Les professionnels sont arrivés depuis longtemps, mais je suis toujours sur le parcours avec mes amis lents, mais constants. Le soleil se couche et voilà que je roule dans le noir. Je me rends compte que je peux encore terminer avant minuit, ce qui me permettrait de rejoindre le Club des finisseurs de minuit. Il est temps d'accélérer. Voilà que la mentalité de compétition s'installe alors que j'ai passé toute la journée à rouler lentement mais sûrement. Je la ressens et j'en apprécie chaque minute.
Je vois les kilomètres diminuer sur l'écran de mon compteur. Je dépasse quelques participants juste avant Emporia et finalement, je fais mon entrée dans la ville. L'émotion me submerge lorsque je vois les mots « Emporia State University » en lettres lumineuses qui m'accueillent. Ce pèlerinage d'une semaine dans le monde du gravel a signifié pour moi beaucoup plus que ce que j'avais osé admettre. Lorsque je me retrouve à nouveau sur la Commercial Street après plus de 17 heures de route, le public est aussi nombreux qu'au départ et il applaudit chaque coureur qui franchit la ligne d'arrivée.
Je suis presque le dernier... mais j'ai l'impression d'être un vainqueur et je commence à pleurer de joie.

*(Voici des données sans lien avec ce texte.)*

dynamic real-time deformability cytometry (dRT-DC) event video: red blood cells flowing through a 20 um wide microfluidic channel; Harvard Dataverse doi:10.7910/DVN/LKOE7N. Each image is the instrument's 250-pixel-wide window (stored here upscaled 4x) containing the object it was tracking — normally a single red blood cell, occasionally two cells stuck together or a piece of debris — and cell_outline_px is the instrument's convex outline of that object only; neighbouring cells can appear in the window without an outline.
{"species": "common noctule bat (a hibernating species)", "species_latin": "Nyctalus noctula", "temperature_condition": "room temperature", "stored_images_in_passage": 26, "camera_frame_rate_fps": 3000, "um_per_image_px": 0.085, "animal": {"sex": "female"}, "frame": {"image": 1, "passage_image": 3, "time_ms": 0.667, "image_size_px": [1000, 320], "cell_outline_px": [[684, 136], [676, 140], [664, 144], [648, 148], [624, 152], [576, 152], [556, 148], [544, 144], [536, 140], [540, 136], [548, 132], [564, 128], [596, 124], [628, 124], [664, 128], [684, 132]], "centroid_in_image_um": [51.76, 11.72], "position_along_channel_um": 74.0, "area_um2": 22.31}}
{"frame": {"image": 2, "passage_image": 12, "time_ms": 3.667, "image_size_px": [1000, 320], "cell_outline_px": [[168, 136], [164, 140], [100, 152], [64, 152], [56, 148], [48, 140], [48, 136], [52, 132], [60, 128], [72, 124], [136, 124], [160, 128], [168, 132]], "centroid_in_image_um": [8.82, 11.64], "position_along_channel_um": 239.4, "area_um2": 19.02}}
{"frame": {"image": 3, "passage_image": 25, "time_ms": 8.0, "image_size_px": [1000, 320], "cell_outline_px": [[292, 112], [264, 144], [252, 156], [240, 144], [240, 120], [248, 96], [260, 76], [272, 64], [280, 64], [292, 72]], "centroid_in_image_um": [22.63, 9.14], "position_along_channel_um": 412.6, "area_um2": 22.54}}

De retour à la maison, où j'écris ces lignes, je me demande si j'ai été converti. Est-ce que j'aime les courses de gravel maintenant ? Pour être honnête, je ne sais pas. Oui et non. Non, je n'ai pas vraiment fait la course et je n'ai pas l'intention de le faire d'ici peu. Mais oui, j'ai apprécié le défi et la distance et oui, j'ai vraiment adoré ce que j'ai pu voir de la culture gravel légèrement différente des États-Unis. Et oui, je pense que c'est addictif et oui, je devrais peut-être revenir un jour pour tout recommencer. Et en attendant ? Je continuerai à participer aux événements en Europe en roulant lentement mais sûrement sur mon vélo de gravel, car c'est ce que je fais de mieux.